ABOUT THIS EXERCISE: Collect every line of the records below that contains the string "series". The match is case-sensitive.

::: EXERCISE MATERIALS

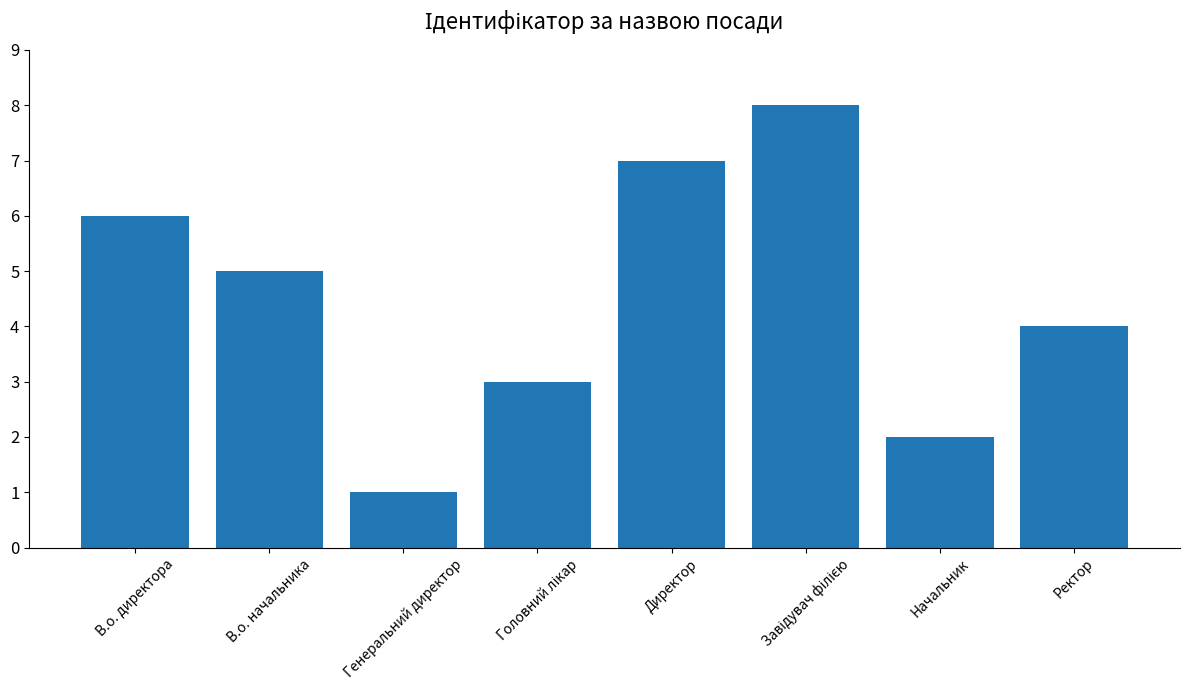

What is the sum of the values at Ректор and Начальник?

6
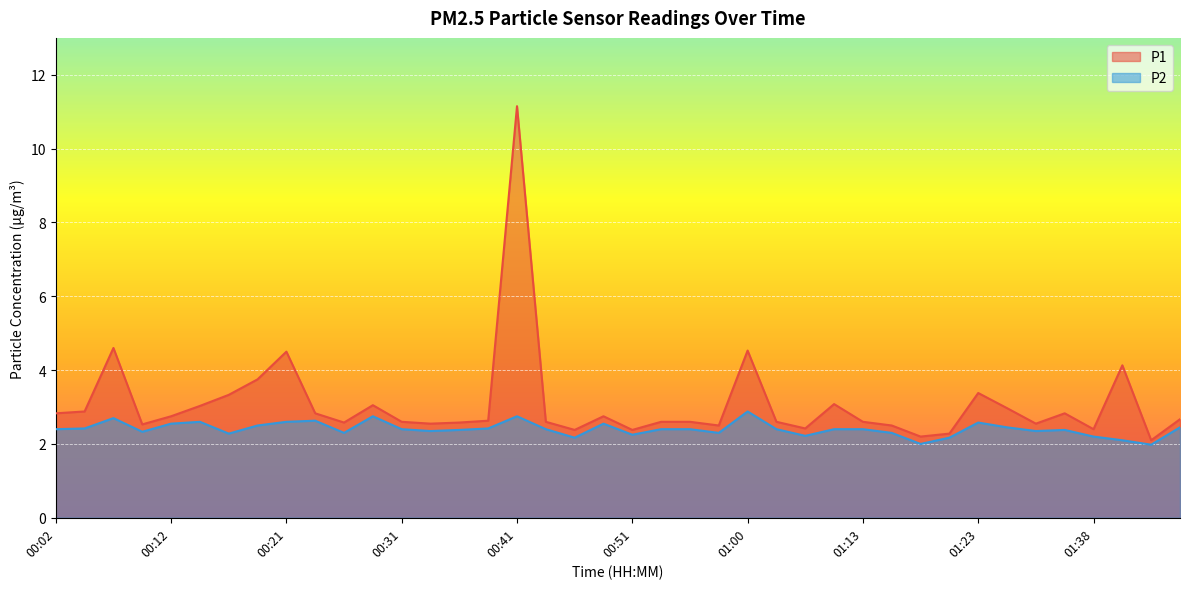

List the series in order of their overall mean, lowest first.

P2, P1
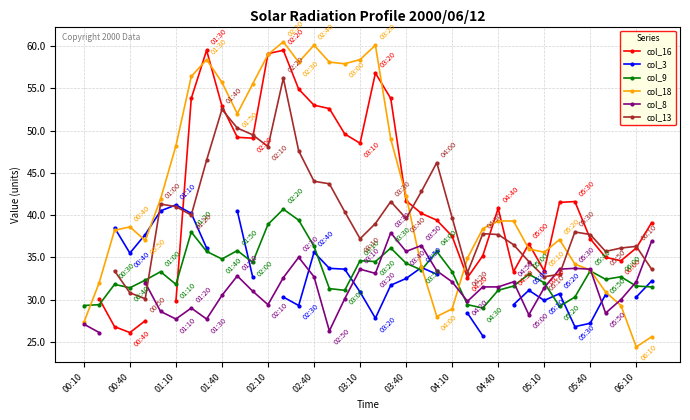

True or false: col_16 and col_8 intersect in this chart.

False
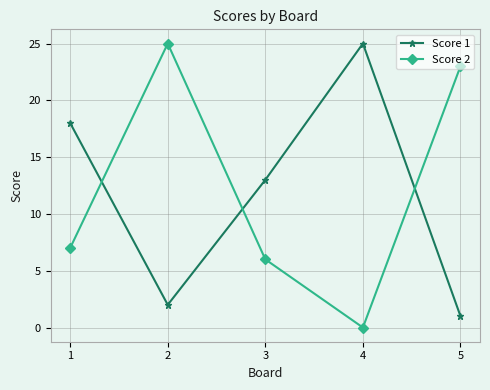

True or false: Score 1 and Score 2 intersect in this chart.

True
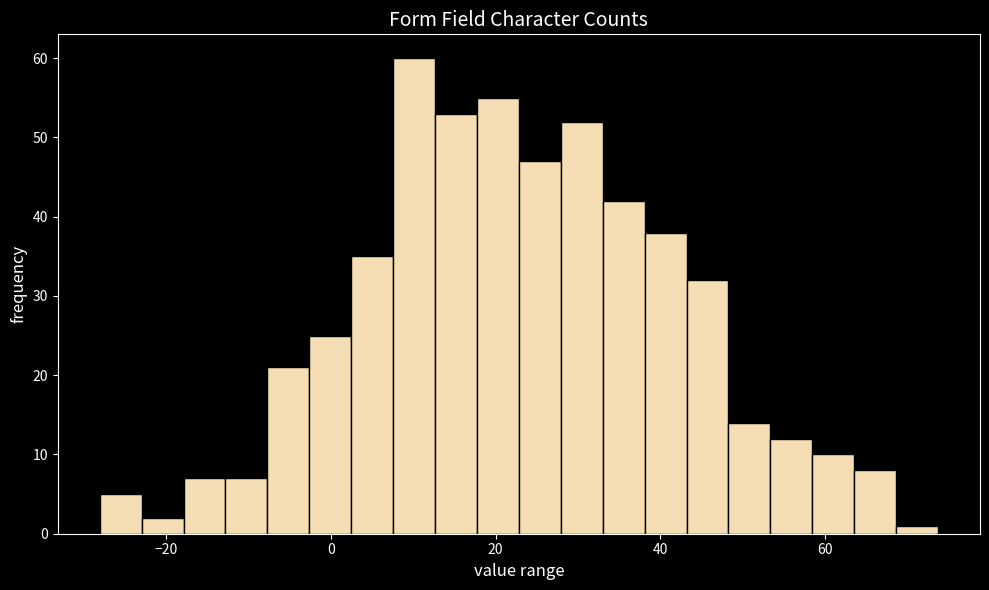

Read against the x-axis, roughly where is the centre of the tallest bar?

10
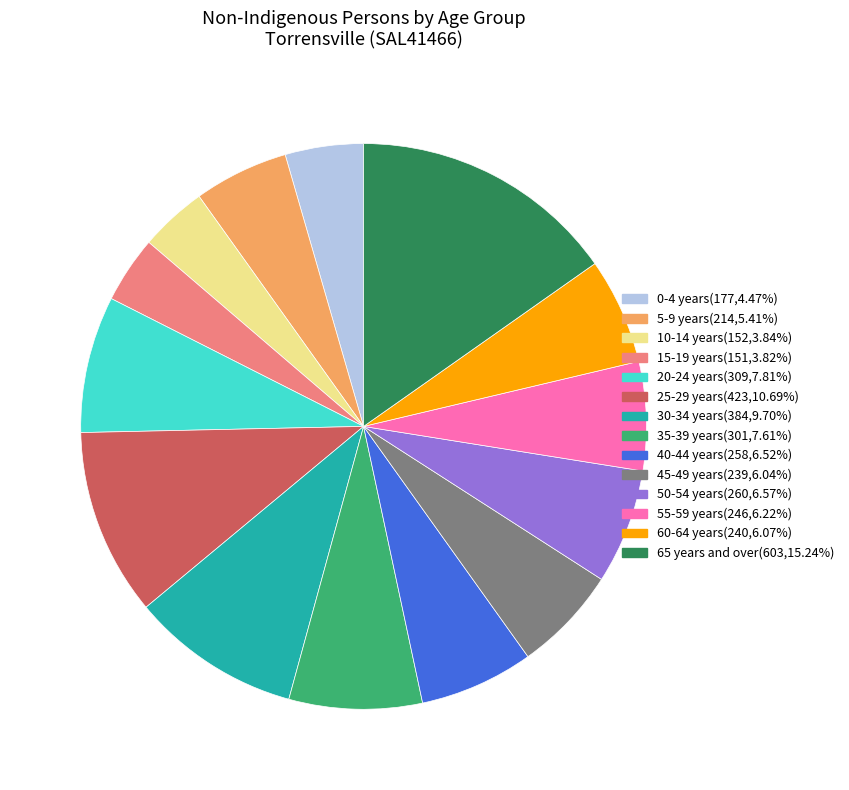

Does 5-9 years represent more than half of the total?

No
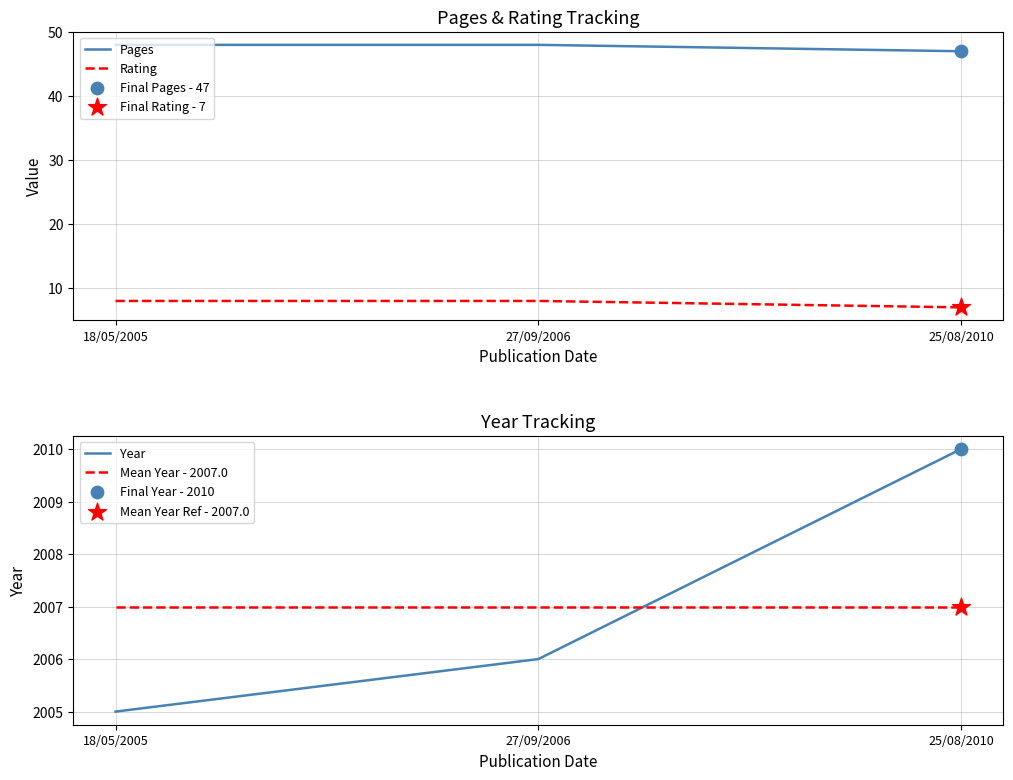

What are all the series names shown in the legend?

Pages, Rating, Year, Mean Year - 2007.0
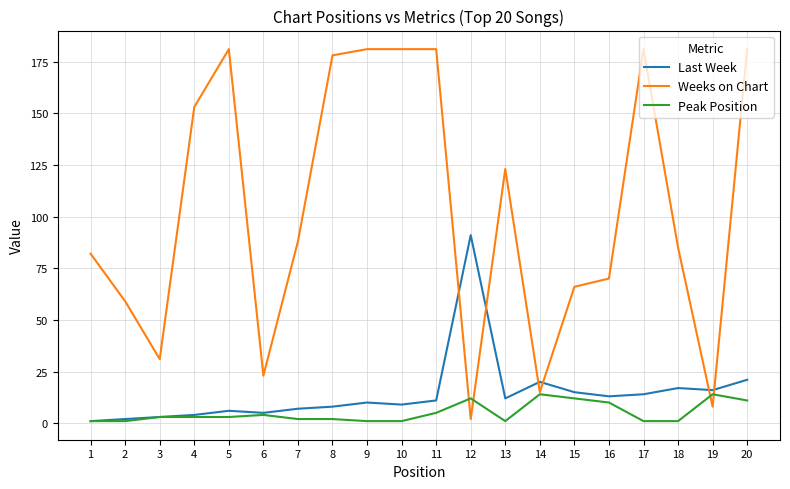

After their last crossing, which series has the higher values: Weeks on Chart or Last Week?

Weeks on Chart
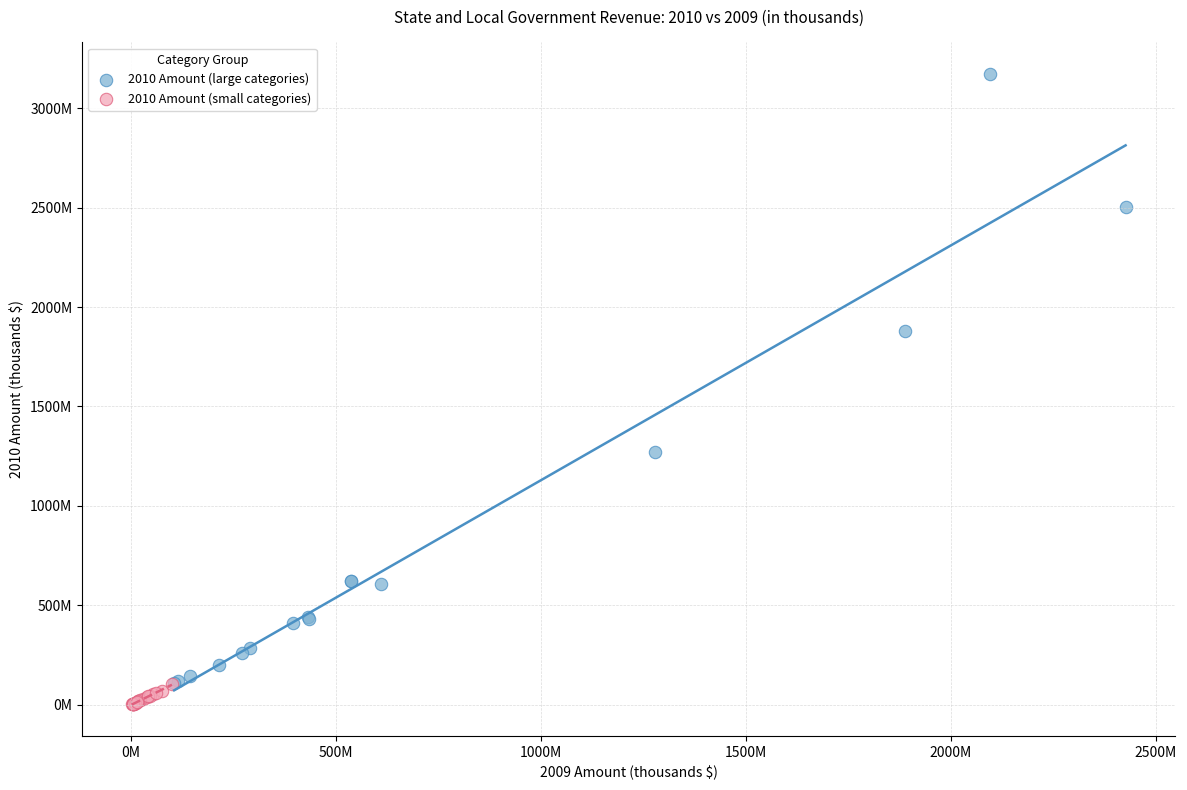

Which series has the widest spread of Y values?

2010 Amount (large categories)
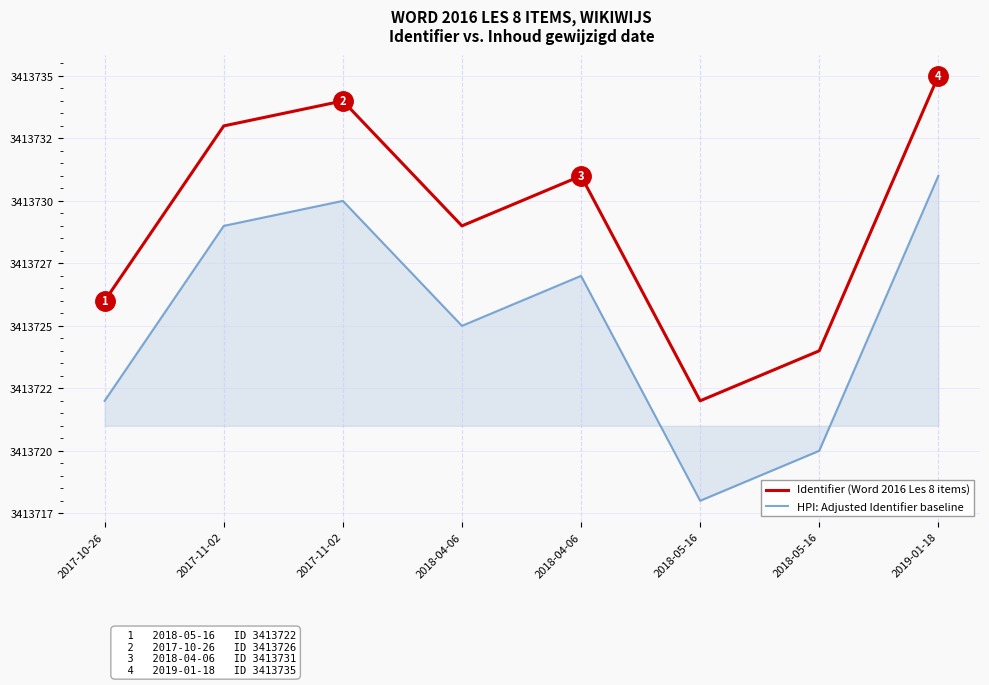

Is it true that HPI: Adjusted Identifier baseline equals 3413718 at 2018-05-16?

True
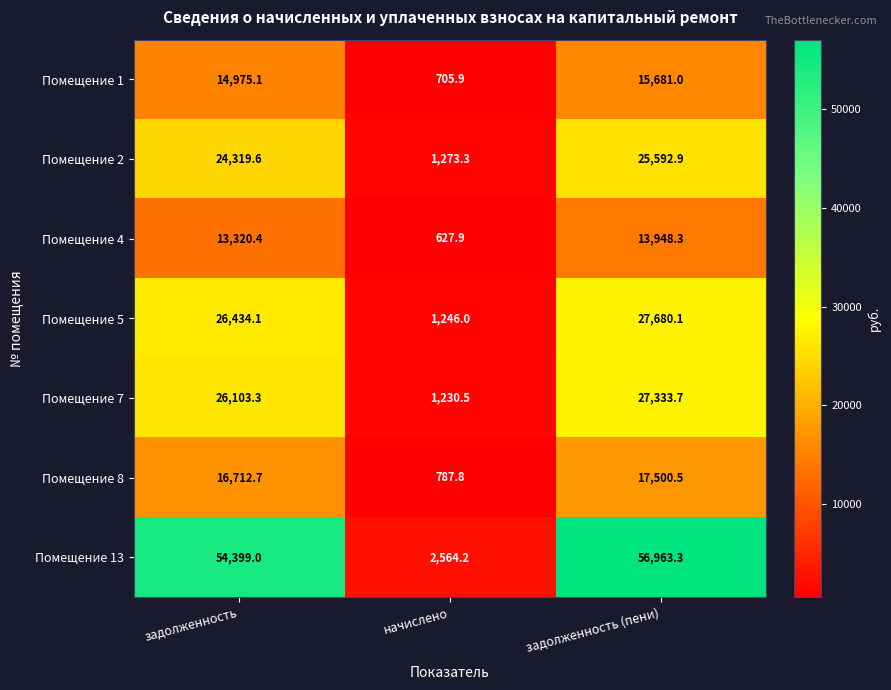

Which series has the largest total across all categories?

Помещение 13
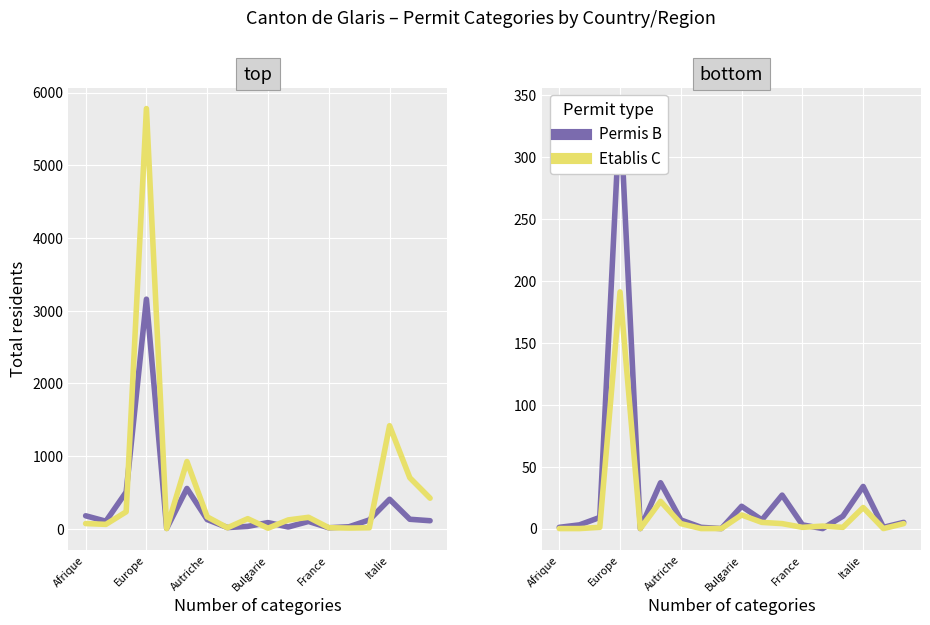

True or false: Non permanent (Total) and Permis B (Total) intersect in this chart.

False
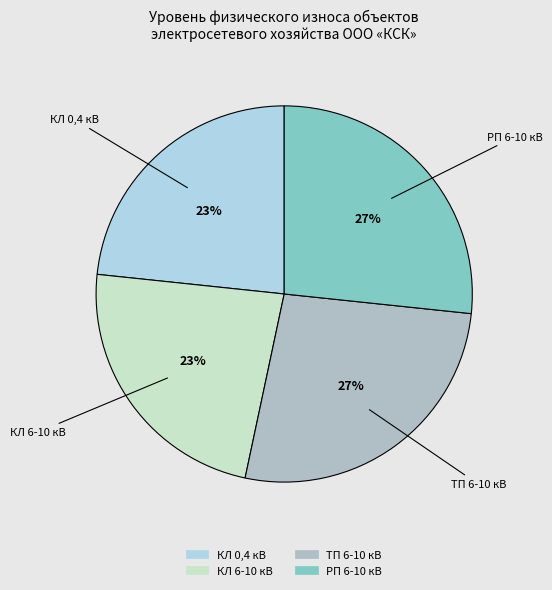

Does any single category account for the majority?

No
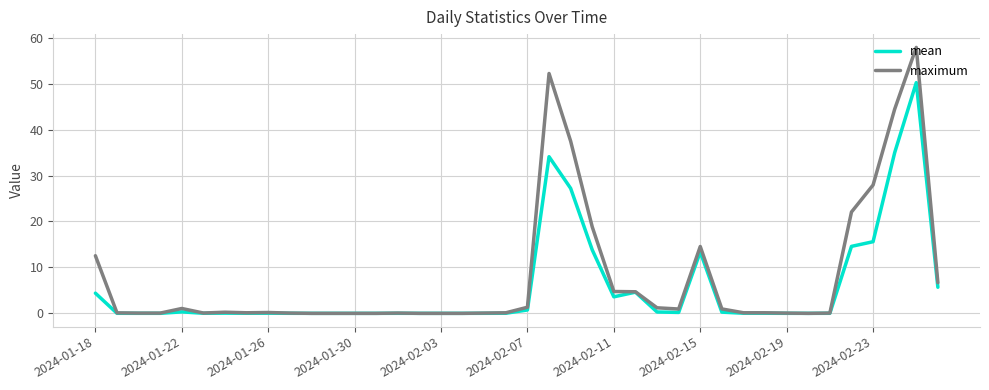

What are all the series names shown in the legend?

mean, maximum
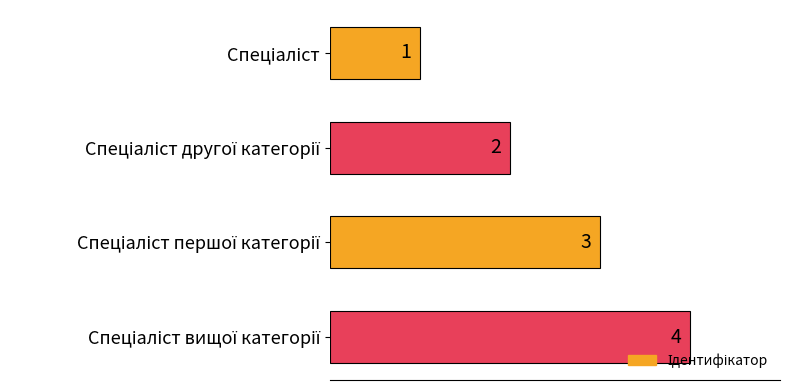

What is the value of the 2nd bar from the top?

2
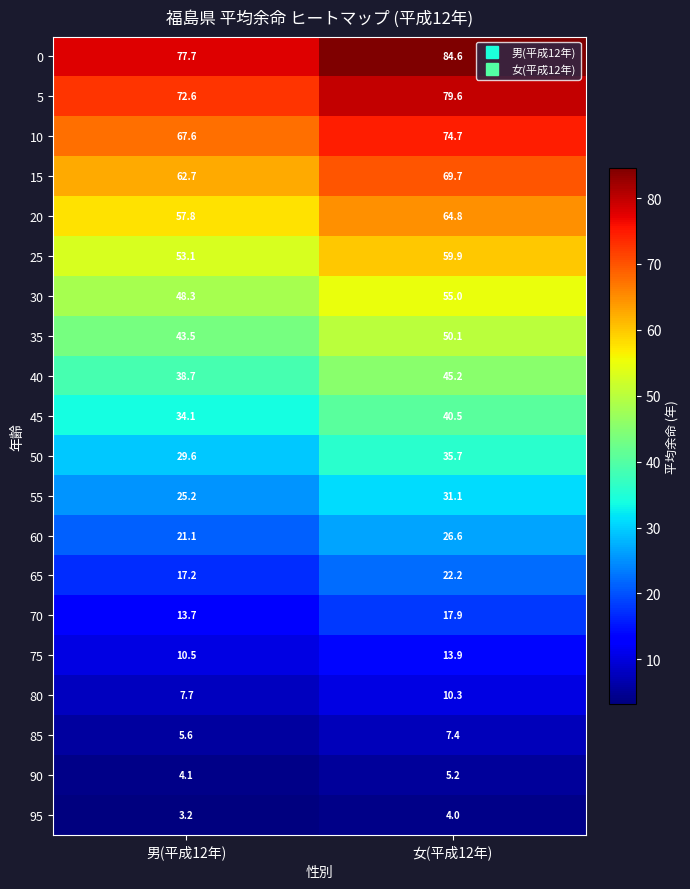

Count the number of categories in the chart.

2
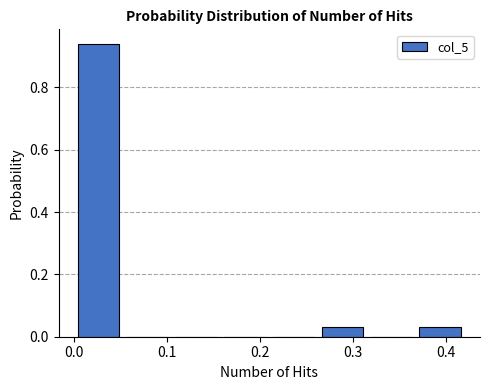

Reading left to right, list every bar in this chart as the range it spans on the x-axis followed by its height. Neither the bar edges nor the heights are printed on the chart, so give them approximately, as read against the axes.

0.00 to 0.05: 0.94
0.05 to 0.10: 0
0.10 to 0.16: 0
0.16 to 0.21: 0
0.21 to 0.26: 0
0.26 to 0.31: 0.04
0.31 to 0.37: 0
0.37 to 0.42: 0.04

::::::

SOLUTION FOR THIS TASK:
List the series in order of their overall mean, lowest first.
What are all the series names shown in the legend?
After their last crossing, which series has the higher values: Weeks on Chart or Last Week?
Which series has the widest spread of Y values?
Which series has the largest total across all categories?
What are all the series names shown in the legend?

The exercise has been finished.